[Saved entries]
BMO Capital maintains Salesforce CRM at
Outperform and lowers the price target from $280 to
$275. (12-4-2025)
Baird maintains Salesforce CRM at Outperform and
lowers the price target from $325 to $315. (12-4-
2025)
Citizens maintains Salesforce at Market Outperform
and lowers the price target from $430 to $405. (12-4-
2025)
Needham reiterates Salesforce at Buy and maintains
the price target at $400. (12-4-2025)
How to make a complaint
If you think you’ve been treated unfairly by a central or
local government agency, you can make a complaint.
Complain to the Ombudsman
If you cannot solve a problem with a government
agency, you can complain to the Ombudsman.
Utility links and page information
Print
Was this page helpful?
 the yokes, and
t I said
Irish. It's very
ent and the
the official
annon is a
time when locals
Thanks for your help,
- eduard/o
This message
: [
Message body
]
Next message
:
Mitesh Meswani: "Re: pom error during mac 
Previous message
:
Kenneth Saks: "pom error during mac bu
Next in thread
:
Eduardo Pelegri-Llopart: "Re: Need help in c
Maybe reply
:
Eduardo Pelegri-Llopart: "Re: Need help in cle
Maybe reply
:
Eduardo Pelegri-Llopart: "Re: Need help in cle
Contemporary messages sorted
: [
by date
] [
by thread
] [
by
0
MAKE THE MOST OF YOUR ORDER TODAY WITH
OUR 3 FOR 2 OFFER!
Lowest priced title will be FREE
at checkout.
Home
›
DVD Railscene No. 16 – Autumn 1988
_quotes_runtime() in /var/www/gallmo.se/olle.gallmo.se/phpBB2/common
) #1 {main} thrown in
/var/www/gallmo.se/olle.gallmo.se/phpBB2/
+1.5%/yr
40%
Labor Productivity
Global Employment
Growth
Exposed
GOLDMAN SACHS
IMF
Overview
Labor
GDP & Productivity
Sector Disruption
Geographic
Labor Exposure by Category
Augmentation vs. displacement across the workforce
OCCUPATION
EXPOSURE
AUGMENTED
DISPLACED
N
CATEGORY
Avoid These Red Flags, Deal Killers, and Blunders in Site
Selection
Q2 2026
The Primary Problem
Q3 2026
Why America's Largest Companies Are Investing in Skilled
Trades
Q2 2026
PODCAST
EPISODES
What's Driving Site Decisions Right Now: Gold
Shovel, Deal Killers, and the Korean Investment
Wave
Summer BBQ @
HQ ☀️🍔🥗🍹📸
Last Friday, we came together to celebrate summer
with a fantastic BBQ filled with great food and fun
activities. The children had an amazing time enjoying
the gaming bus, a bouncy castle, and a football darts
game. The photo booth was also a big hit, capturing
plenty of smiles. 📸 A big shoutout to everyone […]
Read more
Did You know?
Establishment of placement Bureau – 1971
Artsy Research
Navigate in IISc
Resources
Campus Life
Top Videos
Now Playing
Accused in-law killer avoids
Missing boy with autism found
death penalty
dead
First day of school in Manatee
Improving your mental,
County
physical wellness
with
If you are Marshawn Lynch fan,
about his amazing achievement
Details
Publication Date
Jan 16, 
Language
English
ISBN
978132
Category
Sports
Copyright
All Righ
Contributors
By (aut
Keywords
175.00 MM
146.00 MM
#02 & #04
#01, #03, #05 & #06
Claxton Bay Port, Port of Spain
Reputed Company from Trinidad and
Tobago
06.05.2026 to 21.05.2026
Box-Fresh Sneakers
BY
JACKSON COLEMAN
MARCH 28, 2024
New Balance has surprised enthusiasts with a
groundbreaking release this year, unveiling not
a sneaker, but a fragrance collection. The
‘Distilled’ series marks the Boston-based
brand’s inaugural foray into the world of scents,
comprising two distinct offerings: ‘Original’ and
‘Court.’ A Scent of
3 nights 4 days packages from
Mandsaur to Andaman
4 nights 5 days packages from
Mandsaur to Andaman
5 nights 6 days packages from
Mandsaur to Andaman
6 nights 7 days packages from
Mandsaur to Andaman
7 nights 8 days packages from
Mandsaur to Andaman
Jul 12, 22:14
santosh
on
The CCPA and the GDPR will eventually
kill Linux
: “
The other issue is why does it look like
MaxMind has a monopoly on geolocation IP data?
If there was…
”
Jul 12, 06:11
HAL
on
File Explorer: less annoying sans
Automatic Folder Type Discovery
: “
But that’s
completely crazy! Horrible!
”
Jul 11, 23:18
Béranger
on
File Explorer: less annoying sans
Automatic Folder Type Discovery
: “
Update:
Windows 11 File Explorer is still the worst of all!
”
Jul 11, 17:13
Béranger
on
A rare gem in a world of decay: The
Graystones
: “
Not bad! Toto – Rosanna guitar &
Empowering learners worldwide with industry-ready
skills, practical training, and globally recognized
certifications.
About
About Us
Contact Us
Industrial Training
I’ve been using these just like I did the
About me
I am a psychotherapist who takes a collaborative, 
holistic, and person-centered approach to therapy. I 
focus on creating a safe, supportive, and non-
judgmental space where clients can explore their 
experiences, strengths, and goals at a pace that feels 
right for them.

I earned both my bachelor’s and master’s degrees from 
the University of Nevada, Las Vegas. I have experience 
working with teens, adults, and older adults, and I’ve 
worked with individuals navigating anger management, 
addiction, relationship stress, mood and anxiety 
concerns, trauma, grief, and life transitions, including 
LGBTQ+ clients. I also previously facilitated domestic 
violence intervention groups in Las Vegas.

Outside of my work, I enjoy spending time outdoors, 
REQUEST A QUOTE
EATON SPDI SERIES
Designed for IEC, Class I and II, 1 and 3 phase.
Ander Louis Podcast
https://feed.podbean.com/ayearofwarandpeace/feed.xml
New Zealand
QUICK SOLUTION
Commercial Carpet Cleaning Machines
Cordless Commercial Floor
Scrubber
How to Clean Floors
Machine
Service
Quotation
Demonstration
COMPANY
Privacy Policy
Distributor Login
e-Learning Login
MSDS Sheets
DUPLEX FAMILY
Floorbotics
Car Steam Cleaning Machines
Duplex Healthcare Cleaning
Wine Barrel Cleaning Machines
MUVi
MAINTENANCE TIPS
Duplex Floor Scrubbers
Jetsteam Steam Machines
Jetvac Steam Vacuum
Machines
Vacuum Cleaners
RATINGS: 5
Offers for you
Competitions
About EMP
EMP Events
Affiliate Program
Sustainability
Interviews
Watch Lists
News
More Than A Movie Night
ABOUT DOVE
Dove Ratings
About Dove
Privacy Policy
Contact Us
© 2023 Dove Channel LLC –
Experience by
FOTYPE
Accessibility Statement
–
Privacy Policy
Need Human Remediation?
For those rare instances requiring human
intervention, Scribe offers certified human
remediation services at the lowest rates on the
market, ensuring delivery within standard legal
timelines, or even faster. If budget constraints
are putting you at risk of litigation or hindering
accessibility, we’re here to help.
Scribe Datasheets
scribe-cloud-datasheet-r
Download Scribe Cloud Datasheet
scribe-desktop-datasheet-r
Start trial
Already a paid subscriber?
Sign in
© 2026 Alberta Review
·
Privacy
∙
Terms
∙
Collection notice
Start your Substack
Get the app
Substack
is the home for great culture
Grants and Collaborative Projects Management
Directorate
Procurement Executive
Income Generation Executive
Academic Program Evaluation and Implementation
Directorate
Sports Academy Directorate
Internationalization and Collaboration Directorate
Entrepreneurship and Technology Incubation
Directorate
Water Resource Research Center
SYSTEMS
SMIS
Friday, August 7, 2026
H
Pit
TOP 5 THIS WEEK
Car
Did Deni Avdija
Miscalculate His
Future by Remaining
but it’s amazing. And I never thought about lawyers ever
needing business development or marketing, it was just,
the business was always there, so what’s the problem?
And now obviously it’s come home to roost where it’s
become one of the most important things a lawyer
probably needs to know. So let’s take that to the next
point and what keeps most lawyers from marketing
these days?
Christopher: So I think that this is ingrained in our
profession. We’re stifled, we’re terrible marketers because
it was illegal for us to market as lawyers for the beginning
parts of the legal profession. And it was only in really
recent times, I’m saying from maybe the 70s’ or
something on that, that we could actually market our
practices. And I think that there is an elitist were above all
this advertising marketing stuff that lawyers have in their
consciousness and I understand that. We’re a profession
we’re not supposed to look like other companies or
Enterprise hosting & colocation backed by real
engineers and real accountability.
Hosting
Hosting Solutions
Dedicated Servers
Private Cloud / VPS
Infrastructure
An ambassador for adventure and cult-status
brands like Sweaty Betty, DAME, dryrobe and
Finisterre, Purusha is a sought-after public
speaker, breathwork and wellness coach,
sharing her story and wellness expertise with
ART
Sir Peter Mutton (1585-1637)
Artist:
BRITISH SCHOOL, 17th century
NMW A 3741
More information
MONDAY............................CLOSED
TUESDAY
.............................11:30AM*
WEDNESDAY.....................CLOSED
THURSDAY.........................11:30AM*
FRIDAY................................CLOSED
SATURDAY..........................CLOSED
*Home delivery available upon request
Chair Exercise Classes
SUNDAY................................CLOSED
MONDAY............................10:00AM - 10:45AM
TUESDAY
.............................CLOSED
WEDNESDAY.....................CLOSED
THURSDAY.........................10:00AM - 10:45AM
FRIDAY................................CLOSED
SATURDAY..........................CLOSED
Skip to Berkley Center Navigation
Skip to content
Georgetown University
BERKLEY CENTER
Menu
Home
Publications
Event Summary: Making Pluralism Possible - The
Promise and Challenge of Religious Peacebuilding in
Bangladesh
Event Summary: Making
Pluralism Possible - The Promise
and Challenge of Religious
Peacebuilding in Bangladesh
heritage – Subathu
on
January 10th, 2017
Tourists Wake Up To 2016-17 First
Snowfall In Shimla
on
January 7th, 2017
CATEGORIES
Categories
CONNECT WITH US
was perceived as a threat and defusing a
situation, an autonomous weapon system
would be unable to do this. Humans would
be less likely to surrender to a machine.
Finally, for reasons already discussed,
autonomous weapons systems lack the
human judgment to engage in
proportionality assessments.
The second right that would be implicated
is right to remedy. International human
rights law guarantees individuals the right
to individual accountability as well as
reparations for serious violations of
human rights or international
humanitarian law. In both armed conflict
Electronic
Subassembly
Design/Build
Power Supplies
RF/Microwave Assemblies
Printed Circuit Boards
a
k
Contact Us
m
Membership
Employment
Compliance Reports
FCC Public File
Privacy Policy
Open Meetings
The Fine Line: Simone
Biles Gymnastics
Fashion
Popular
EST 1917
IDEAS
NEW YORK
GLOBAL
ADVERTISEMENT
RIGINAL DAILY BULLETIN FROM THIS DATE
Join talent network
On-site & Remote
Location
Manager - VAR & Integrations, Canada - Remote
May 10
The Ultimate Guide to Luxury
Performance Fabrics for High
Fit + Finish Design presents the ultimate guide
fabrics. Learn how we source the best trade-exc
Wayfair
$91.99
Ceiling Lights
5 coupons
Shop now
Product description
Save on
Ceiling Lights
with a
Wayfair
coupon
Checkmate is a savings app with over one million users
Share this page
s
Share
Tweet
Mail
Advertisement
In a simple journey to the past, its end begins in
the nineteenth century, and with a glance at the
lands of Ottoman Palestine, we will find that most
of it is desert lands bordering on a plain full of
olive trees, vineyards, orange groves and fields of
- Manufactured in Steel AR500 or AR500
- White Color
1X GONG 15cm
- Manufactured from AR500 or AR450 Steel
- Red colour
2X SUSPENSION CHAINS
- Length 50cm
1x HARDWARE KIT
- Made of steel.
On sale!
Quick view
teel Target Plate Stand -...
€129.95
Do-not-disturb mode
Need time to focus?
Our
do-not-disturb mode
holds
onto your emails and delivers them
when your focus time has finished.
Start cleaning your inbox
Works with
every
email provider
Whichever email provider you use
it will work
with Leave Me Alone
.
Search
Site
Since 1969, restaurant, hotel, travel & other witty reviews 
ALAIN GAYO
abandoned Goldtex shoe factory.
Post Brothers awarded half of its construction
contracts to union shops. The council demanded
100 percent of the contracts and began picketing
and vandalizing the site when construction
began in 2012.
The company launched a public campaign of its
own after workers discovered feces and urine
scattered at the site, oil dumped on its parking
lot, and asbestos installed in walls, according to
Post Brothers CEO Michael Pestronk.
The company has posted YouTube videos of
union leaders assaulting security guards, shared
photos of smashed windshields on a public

DESCRIPTION OF THE TASK:
Which lines of the records above hold the word "construction"? Copy each one out.

EXERCISE OUTPUT:
Post Brothers awarded half of its construction
and vandalizing the site when construction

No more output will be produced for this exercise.